Se trata de una perspectiva, un enfoque, una herramienta de análisis y la elaboración de políticas que aborda múltiples discriminaciones y nos ayuda a entender la manera en que conjuntos diferentes de identidades influyen sobre el acceso que se pueda tener a derechos y oportunidades.

Veamos algunas definiciones más destacadas.

Su creadora ha definido la interseccionalidad como “el fenómeno por el cual cada individuo sufre opresión u ostenta privilegio en base a su pertenencia a múltiples categorías sociales”

 Este artículo de Sister Outrider traducido y publicado por Afroféminas, define la  interseccionalidad como “un marco diseñado para explorar la dinámica entre identidades coexistentes (por ejemplo, mujer, negra) y sistemas conectados de opresión (por ejemplo, patriarcado, supremacía blanca)” y continúa, “en un contexto feminista, permite una comprensión completamente desarrollada de cómo factores como la raza y la clase dan forma a las experiencias de vida de las mujeres, cómo interactúan con el género”.

 

¿Qué no es la interseccionalidad?

No es una combinación de identidades múltiples o un intento de conseguir la lista más completa de diferentes identidades que conforman la realidad de una persona. Crenshaw articuló el concepto de interseccionalidad para demostrar que hay determinadas identidades que las estructuras sociales y económicas en las que vivimos ponen en situación de vulnerabilidad o exclusión. En origen, por tanto, no era un concepto que pretendiese ahondar en la identidad sino llamar la atención sobre formas de discriminación que estaban siendo invisibilizadas.

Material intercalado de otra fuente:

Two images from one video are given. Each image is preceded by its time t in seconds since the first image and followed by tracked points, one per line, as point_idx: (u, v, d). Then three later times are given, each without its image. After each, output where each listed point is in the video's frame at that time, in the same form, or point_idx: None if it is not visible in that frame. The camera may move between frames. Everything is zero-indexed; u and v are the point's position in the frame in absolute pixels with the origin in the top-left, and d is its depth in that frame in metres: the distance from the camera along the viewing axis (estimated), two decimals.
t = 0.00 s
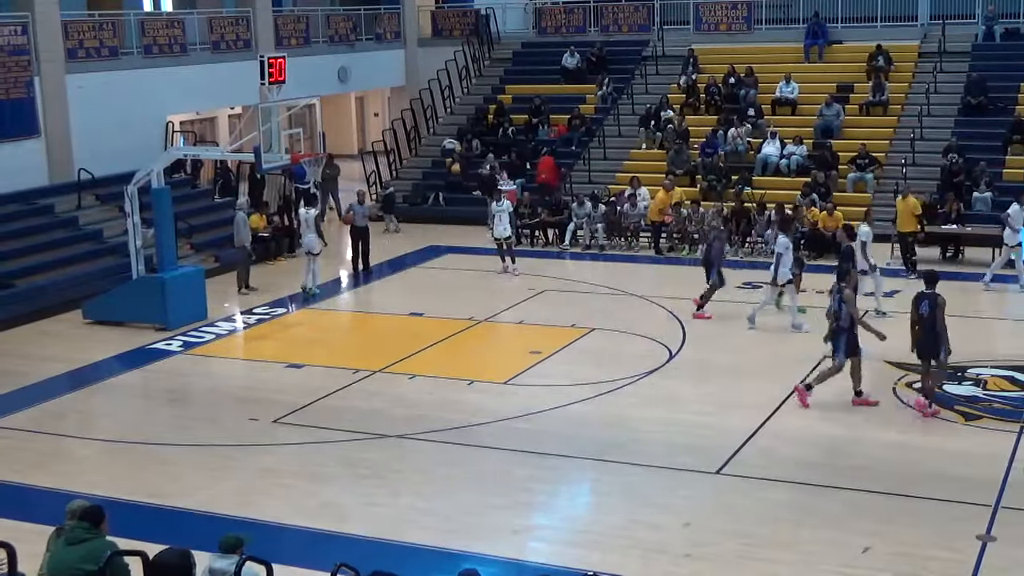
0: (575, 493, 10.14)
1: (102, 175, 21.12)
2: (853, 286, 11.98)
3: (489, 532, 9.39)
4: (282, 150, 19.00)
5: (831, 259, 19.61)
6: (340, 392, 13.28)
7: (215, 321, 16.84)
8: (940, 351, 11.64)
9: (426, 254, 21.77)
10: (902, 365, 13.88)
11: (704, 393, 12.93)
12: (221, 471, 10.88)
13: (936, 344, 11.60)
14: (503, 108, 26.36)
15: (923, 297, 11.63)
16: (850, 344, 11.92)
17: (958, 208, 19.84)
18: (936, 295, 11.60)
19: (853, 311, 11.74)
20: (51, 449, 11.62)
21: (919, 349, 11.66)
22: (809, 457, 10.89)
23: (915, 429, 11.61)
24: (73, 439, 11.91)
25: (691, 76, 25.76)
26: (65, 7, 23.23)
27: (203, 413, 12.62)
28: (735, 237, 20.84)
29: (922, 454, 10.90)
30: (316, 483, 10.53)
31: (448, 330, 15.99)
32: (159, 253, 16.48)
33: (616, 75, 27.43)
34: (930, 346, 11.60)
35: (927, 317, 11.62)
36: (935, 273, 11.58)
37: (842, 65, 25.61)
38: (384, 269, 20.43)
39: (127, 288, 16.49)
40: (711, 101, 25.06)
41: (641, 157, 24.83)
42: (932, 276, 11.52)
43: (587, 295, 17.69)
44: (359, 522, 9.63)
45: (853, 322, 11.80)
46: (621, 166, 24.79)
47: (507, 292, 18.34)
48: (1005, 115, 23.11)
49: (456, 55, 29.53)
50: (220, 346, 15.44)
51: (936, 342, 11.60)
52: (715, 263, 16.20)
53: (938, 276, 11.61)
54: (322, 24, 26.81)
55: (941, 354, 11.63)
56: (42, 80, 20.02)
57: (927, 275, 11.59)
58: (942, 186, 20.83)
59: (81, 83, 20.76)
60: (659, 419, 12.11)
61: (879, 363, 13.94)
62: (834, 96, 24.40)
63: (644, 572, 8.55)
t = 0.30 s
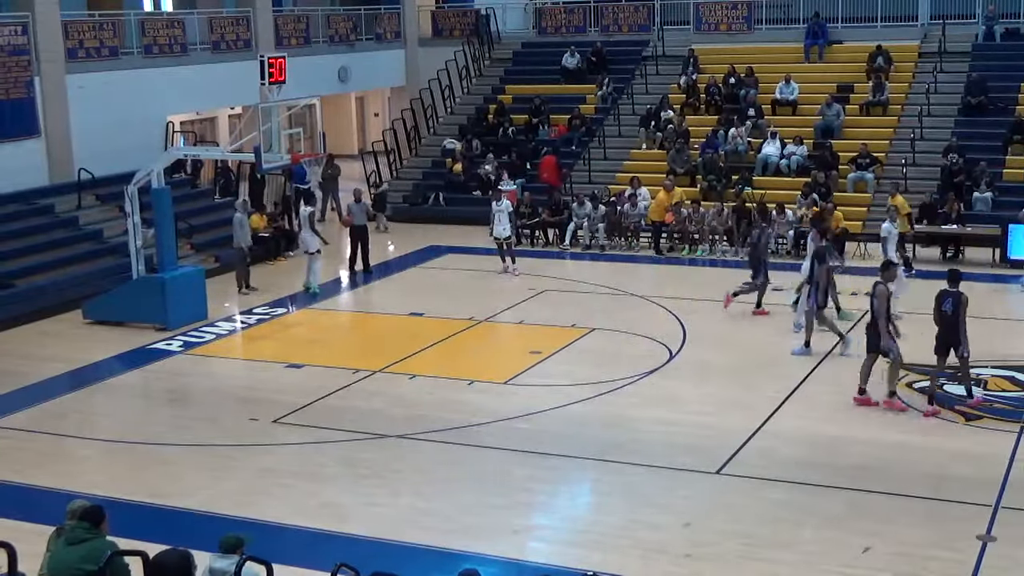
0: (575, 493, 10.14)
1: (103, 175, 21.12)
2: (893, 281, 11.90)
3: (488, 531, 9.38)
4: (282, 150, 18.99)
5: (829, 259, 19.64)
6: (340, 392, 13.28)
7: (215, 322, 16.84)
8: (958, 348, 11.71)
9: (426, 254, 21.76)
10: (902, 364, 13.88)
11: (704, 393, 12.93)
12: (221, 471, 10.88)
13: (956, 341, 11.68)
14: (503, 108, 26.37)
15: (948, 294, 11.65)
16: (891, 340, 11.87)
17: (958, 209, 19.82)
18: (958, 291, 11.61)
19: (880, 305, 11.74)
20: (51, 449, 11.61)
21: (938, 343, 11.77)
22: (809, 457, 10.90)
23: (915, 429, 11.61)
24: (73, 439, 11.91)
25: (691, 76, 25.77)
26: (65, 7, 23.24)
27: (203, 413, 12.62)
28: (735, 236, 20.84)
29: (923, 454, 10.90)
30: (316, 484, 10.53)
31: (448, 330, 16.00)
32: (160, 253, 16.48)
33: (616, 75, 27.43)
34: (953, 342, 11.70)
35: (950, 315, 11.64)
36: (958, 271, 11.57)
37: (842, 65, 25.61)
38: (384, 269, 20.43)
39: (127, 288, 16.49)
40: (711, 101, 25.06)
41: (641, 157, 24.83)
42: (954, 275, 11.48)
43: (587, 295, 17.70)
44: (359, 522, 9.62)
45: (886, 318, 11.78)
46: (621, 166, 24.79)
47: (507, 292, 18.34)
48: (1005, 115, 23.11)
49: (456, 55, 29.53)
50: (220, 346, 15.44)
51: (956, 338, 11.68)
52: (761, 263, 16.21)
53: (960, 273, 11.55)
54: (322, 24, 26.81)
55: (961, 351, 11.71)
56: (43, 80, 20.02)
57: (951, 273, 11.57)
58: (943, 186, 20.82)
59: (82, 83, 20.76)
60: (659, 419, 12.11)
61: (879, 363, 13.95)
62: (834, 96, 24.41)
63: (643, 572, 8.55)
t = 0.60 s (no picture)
0: (575, 493, 10.14)
1: (103, 175, 21.12)
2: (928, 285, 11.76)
3: (488, 532, 9.38)
4: (282, 150, 18.98)
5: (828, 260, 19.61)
6: (340, 392, 13.28)
7: (215, 322, 16.84)
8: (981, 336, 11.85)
9: (425, 254, 21.76)
10: (902, 365, 13.89)
11: (704, 393, 12.93)
12: (221, 471, 10.88)
13: (979, 331, 11.79)
14: (503, 108, 26.38)
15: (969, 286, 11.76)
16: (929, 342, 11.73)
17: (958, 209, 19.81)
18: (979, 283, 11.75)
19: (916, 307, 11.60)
20: (51, 449, 11.61)
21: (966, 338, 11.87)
22: (809, 457, 10.90)
23: (915, 429, 11.62)
24: (73, 439, 11.91)
25: (691, 76, 25.77)
26: (65, 7, 23.23)
27: (203, 413, 12.62)
28: (736, 236, 20.84)
29: (923, 454, 10.90)
30: (316, 483, 10.53)
31: (448, 330, 16.00)
32: (160, 253, 16.47)
33: (616, 75, 27.43)
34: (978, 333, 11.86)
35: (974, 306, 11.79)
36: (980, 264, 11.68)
37: (842, 65, 25.61)
38: (384, 269, 20.43)
39: (127, 288, 16.49)
40: (711, 101, 25.06)
41: (641, 157, 24.82)
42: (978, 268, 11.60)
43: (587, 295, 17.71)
44: (358, 522, 9.62)
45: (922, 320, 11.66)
46: (621, 166, 24.78)
47: (507, 292, 18.34)
48: (1005, 115, 23.11)
49: (456, 55, 29.54)
50: (220, 346, 15.43)
51: (982, 327, 11.79)
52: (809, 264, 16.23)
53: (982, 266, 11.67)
54: (322, 24, 26.81)
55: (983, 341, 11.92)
56: (43, 80, 20.03)
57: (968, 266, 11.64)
58: (943, 186, 20.81)
59: (82, 83, 20.77)
60: (659, 419, 12.11)
61: (879, 363, 13.95)
62: (833, 96, 24.40)
63: (643, 572, 8.54)
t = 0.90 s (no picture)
0: (575, 493, 10.14)
1: (103, 175, 21.12)
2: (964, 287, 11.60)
3: (488, 532, 9.38)
4: (282, 150, 18.97)
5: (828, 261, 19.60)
6: (340, 392, 13.27)
7: (215, 322, 16.84)
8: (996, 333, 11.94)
9: (424, 254, 21.76)
10: (902, 365, 13.88)
11: (704, 393, 12.93)
12: (220, 471, 10.88)
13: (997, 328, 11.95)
14: (503, 108, 26.37)
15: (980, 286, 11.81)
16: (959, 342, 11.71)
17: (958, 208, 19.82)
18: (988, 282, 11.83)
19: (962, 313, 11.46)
20: (51, 449, 11.61)
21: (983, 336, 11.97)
22: (809, 457, 10.90)
23: (915, 429, 11.62)
24: (73, 439, 11.91)
25: (691, 76, 25.77)
26: (65, 7, 23.23)
27: (203, 413, 12.62)
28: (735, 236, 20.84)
29: (924, 454, 10.90)
30: (317, 484, 10.53)
31: (448, 330, 16.00)
32: (160, 253, 16.47)
33: (616, 75, 27.43)
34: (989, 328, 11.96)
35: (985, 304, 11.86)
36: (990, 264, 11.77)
37: (842, 65, 25.61)
38: (384, 269, 20.42)
39: (127, 288, 16.49)
40: (711, 101, 25.06)
41: (641, 157, 24.82)
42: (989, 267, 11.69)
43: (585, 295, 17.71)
44: (358, 522, 9.62)
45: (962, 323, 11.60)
46: (621, 166, 24.78)
47: (507, 292, 18.34)
48: (1005, 115, 23.11)
49: (456, 55, 29.55)
50: (220, 346, 15.43)
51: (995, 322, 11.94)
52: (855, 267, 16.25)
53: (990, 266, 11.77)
54: (322, 23, 26.81)
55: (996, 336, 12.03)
56: (43, 80, 20.03)
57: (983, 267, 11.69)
58: (943, 187, 20.82)
59: (82, 83, 20.77)
60: (659, 419, 12.11)
61: (879, 363, 13.96)
62: (833, 96, 24.39)
63: (643, 572, 8.54)
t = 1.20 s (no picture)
0: (575, 493, 10.14)
1: (102, 175, 21.11)
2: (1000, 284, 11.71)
3: (488, 532, 9.38)
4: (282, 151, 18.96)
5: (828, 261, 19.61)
6: (340, 392, 13.28)
7: (215, 322, 16.84)
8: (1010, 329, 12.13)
9: (424, 254, 21.76)
10: (902, 365, 13.88)
11: (704, 393, 12.93)
12: (220, 471, 10.88)
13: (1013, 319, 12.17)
14: (503, 108, 26.37)
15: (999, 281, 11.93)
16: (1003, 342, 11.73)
17: (958, 208, 19.83)
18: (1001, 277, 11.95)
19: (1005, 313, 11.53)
20: (50, 449, 11.62)
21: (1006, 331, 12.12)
22: (809, 457, 10.90)
23: (915, 429, 11.62)
24: (73, 439, 11.92)
25: (691, 76, 25.77)
26: (65, 7, 23.23)
27: (203, 413, 12.62)
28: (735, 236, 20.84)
29: (924, 454, 10.90)
30: (317, 484, 10.53)
31: (448, 330, 16.00)
32: (160, 253, 16.47)
33: (616, 75, 27.43)
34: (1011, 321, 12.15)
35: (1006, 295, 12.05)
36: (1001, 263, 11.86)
37: (842, 66, 25.59)
38: (384, 269, 20.43)
39: (127, 288, 16.49)
40: (711, 101, 25.05)
41: (642, 157, 24.82)
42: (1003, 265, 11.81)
43: (585, 295, 17.72)
44: (358, 522, 9.62)
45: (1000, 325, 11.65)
46: (621, 166, 24.78)
47: (506, 292, 18.34)
48: (1005, 115, 23.11)
49: (455, 55, 29.55)
50: (220, 347, 15.44)
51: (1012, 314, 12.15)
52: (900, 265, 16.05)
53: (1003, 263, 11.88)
54: (322, 24, 26.82)
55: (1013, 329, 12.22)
56: (42, 80, 20.01)
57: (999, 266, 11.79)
58: (943, 187, 20.82)
59: (82, 83, 20.78)
60: (659, 419, 12.11)
61: (879, 363, 13.96)
62: (833, 96, 24.39)
63: (643, 572, 8.54)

No en todos los análisis de situaciones desde el enfoque de interseccionalidad se van a tener en cuenta las mismas intersecciones o los mismos ejes de desigualdad. Para saber cuántas intersecciones es necesario tener en cuenta al analizar una problemática dada es necesario poner marco de referencia y contexto social, institucional y económico.

Que los diferentes ejes de desigualdad se mantengan ajenos al enfoque de interseccionalidad no les convierte en neutrales respecto a otras formas de discriminación, sino que contribuye a hacer más grandes las brechas de discriminación en el propio eje y en el resto. Vemos un ejemplo de esto cuando las feministas blancas por el derecho al voto utilizaban como argumento para conseguirlo que ellas tenían un estatus social superior al de los hombres negros.